*** Opening of TEXT BLOCK ***

Thursday, October 11, 2012

Day 9: Return of the Living Dead with Funhouse

I learned something Tuesday. Greg Proops is funny! I live a sheltered life when it comes to TV. Hell how can I watch TV when I am practically living inside movie theaters.  My diet lately has been Milk Duds, Popcorn, and CocaCola.  When I am not inside the friendly confines of one of my local cinemas I am watching films at home. I don't even have cable. Hell, I don't even have a TV antennae! The only TV I watch is downloaded episodes of Breaking Bad or the occasional stream from Netflix. I almost never watch TV. Point is I never had the chance to be introduced to Greg Proops. The man is witty.

Greg Proops did a live podcast  at the Cinefamily Tuesday night before the screening of Return of the Living Dead. He does the podcast, then they screen the film, then he follows that up with live questions from the audience. Basically he's showing films he loves and then talks about them. No worries, he does I love that when it came up that he had not seen Saun of the Living Dead and the audience moaned, he proceeded to cut the audience down for a solid 4 minutes or so. Just cut into them with joke and jab after jab. It was amusing and very funny. So witty!

*** Close of TEXT BLOCK ***
*** Opening of EXTRACTED MATERIAL ***

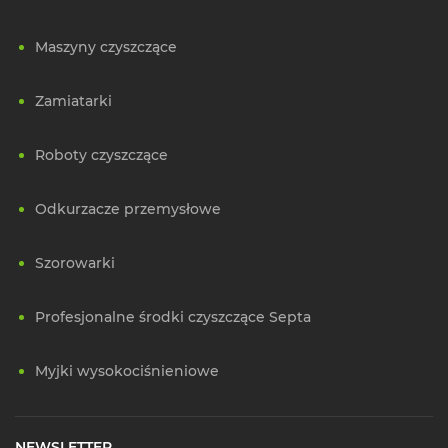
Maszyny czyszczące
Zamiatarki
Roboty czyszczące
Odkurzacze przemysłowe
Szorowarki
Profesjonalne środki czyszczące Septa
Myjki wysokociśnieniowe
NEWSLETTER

*** Close of EXTRACTED MATERIAL ***
*** Opening of EXTRACTED MATERIAL ***

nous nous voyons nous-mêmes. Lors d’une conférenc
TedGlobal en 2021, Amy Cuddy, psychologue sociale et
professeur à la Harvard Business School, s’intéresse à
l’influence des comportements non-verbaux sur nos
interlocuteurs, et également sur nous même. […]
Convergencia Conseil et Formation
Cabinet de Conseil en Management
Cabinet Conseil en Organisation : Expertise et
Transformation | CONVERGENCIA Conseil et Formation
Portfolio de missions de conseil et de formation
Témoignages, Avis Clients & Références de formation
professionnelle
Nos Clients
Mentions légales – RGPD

*** Close of EXTRACTED MATERIAL ***

Extend the blog entry about Greg Proops and the Return of the Living Dead screening, picking up after its final sentence. The rows are not used here.

Return of the Living Dead is the punk rock comedy version of Night of the Living Dead. You got a new wave art school kid, an 80's leather and chain clad punk, a freaky new wave girl, a Rick James look-alike, and even a wholesome girl next door. Then there's Freddy who works at a local medical supply warehouse. I like to think of Freddy as a rock-a-billy kid although he doesn't really wear the attire because he's at work. He just feels like if he were in street clothes he would be 50's greaser sorta punk.  



The main course though is Burt (Clu Gulager) the owner of the warehouse, and Frank (James Karen) and Freddy (Thom Mathews) who work at Burt's warehouse. With a fun performance too from Don Calfa as a mortuary attendant. Dan Obannon (Dead and Buried) shows up again in the series, this time as the writer director. 

In a supporting role, Linnea Quigley would forever seal her label as scream queen with her performance as the punk rock new wave chick, Trash. She spends half the movie naked, not just topless, but fully nude. As she sheds her clothes in the graveyard, apparently turned on by death, one of the punk rock posse comments, "There she goes again!" Like I guess she routinely strips nude. She stands on a grave and dances. 



The thing that makes this zombie movie different than all the others before it, is the zombies in this film are smart. As Greg Proops points out, they even understand the concept of pulley and fulcrum! They understand the concept of surprise. Plus they can't be killed. You chop the head off and they keep coming. You know the world is doomed. How the hell can you beat that!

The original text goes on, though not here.